START Information provided
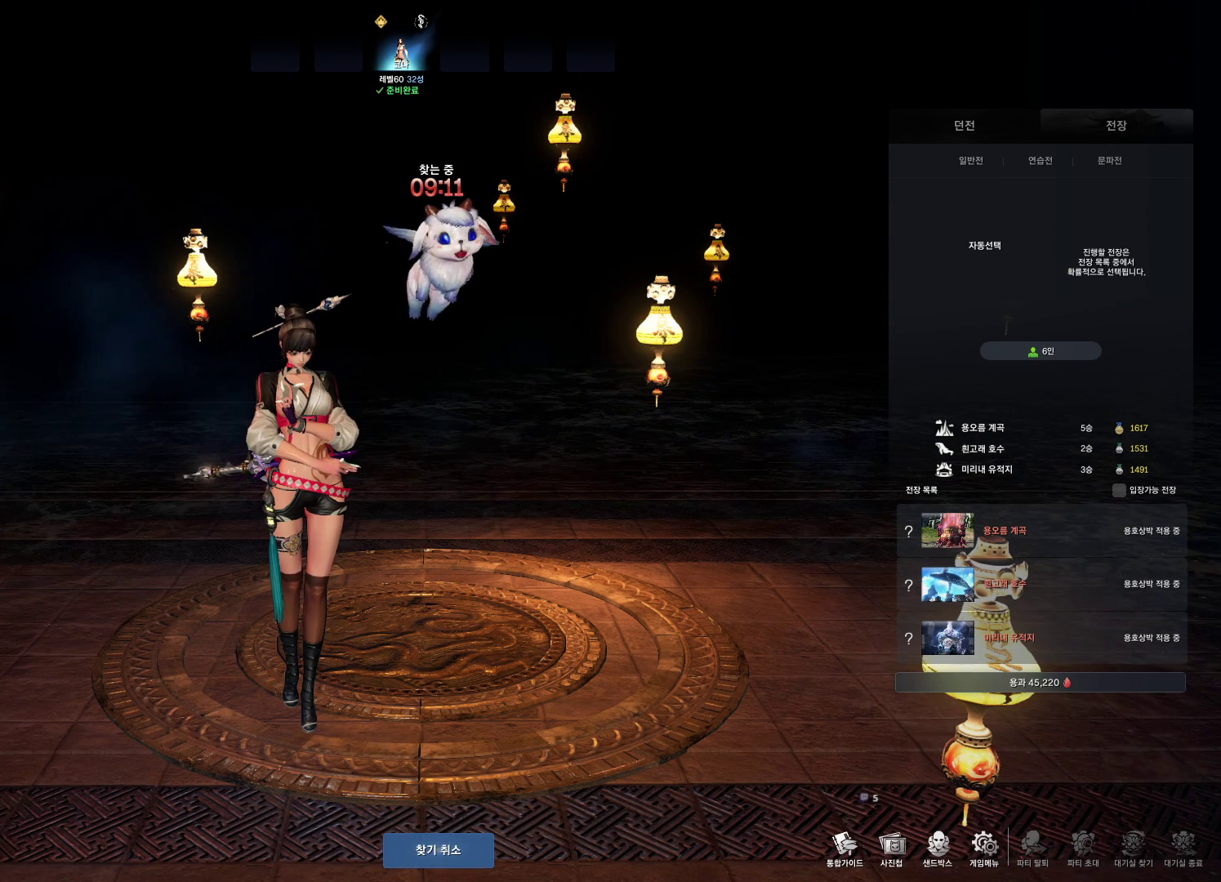
{"keys": [], "mouse": [], "events": []}
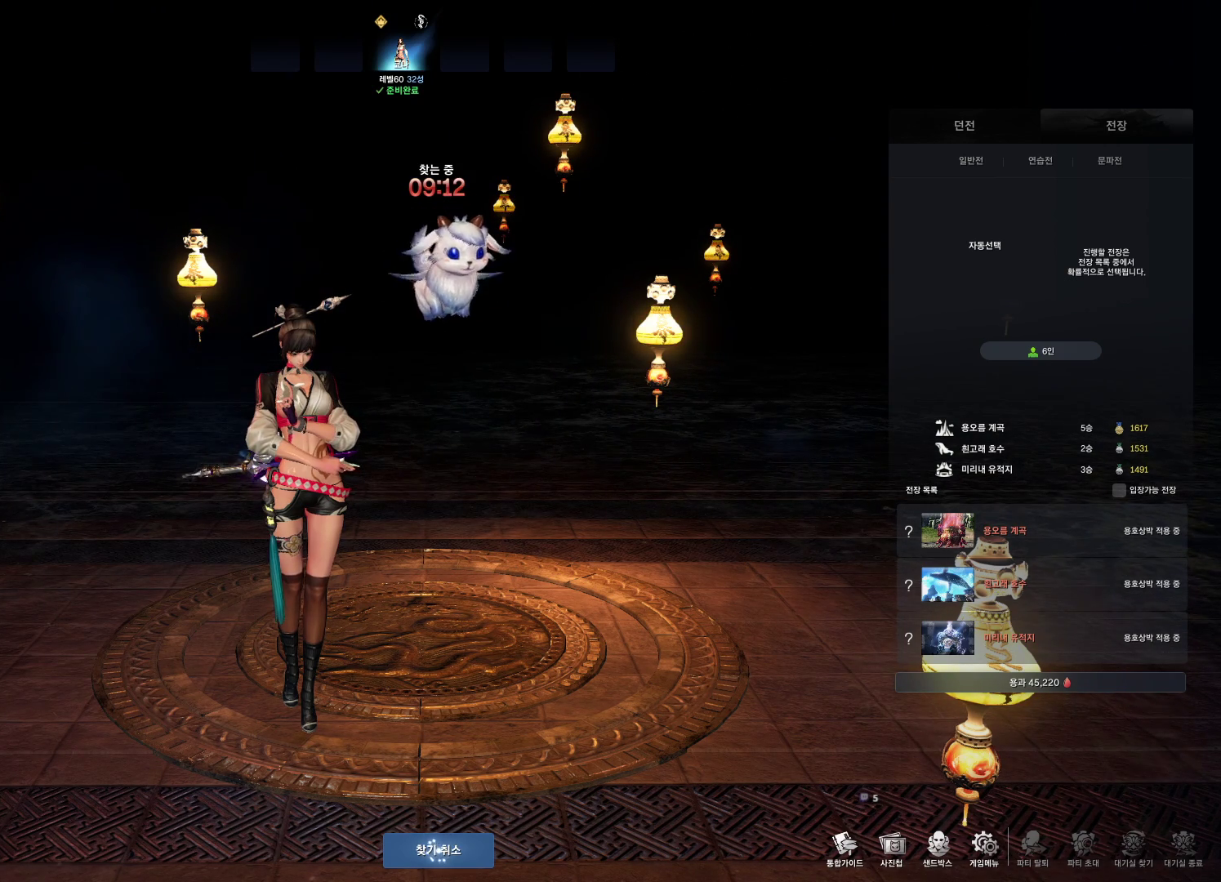
{"keys": [], "mouse": [], "events": []}
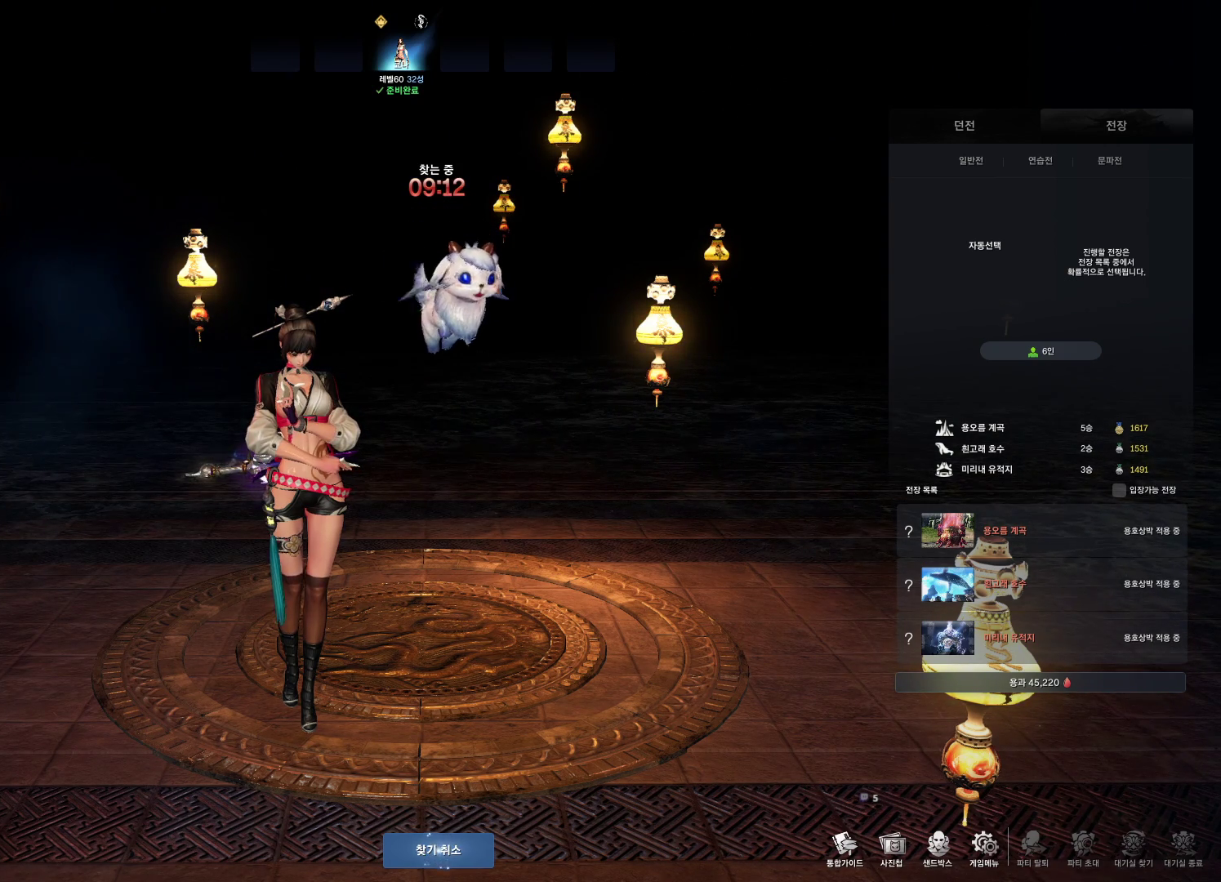
{"keys": [], "mouse": [], "events": [[66, "mouse_mb4", "down"], [200, "mouse_mb4", "up"]]}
END Information provided
▸ **Activity**: Where the data includes pictures, leave them out and write out everything else exactly.

▸ **Reply**:
{"keys": [], "mouse": [], "events": []}
{"keys": [], "mouse": [], "events": []}
{"keys": [], "mouse": [], "events": [[66, "mouse_mb4", "down"], [200, "mouse_mb4", "up"]]}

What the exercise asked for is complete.